What to produce:
Could you transcribe the text of every entry below line for line, leaving the pictures out of your answer?

[[ Dataset entries open ]]

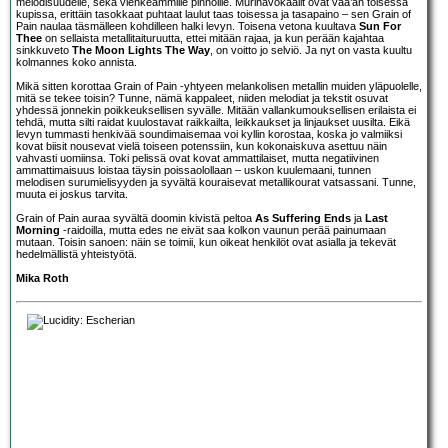
melodisuudelle, sekä viehkeämmille pinnoille. Murinavokaalit ovat vaa’an toisessa
kupissa, erittäin tasokkaat puhtaat laulut taas toisessa ja tasapaino – sen Grain of
Pain naulaa täsmälleen kohdilleen halki levyn. Toisena vetona kuultava
Sun For
Thee
on sellaista metallitaituruutta, ettei mitään rajaa, ja kun perään kajahtaa
sinkkuveto
The Moon Lights The Way
, on voitto jo selviö. Ja nyt on vasta kuultu
kolmannes koko annista.
Mikä sitten korottaa Grain of Pain -yhtyeen melankolisen metallin muiden yläpuolelle,
mitä se tekee toisin? Tunne, nämä kappaleet, niiden melodiat ja tekstit osuvat
yhdessä jonnekin poikkeuksellisen syvälle. Mitään vallankumouksellisen erilaista ei
tehdä, mutta silti raidat kuulostavat raikkailta, leikkaukset ja linjaukset uusilta. Eikä
levyn tummasti henkivää soundimaisemaa voi kyllin korostaa, koska jo valmiiksi
kovat biisit nousevat vielä toiseen potenssiin, kun kokonaiskuva asettuu näin
vahvasti uomiinsa. Toki pelissä ovat kovat ammattilaiset, mutta negatiivinen
ammattimaisuus loistaa täysin poissaolollaan – uskon kuulemaani, tunnen
melodisen surumielisyyden ja syvältä kouraisevat metallikourat vatsassani. Tunne,
muuta ei joskus tarvita.
Grain of Pain auraa syvältä doomin kivistä peltoa
As Suffering Ends
ja
Last
Morning
-raidoilla, mutta edes ne eivät saa kolkon vaunun perää painumaan
mutaan. Toisin sanoen: näin se toimii, kun oikeat henkilöt ovat asialla ja tekevät
hedelmällistä yhteistyötä.
Mika Roth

[[ Dataset entries closed ]]

Task answer:
melodisuudelle, sekä viehkeämmille pinnoille. Murinavokaalit ovat vaa’an toisessa
kupissa, erittäin tasokkaat puhtaat laulut taas toisessa ja tasapaino – sen Grain of
Pain naulaa täsmälleen kohdilleen halki levyn. Toisena vetona kuultava
Sun For
Thee
on sellaista metallitaituruutta, ettei mitään rajaa, ja kun perään kajahtaa
sinkkuveto
The Moon Lights The Way
, on voitto jo selviö. Ja nyt on vasta kuultu
kolmannes koko annista.
Mikä sitten korottaa Grain of Pain -yhtyeen melankolisen metallin muiden yläpuolelle,
mitä se tekee toisin? Tunne, nämä kappaleet, niiden melodiat ja tekstit osuvat
yhdessä jonnekin poikkeuksellisen syvälle. Mitään vallankumouksellisen erilaista ei
tehdä, mutta silti raidat kuulostavat raikkailta, leikkaukset ja linjaukset uusilta. Eikä
levyn tummasti henkivää soundimaisemaa voi kyllin korostaa, koska jo valmiiksi
kovat biisit nousevat vielä toiseen potenssiin, kun kokonaiskuva asettuu näin
vahvasti uomiinsa. Toki pelissä ovat kovat ammattilaiset, mutta negatiivinen
ammattimaisuus loistaa täysin poissaolollaan – uskon kuulemaani, tunnen
melodisen surumielisyyden ja syvältä kouraisevat metallikourat vatsassani. Tunne,
muuta ei joskus tarvita.
Grain of Pain auraa syvältä doomin kivistä peltoa
As Suffering Ends
ja
Last
Morning
-raidoilla, mutta edes ne eivät saa kolkon vaunun perää painumaan
mutaan. Toisin sanoen: näin se toimii, kun oikeat henkilöt ovat asialla ja tekevät
hedelmällistä yhteistyötä.
Mika Roth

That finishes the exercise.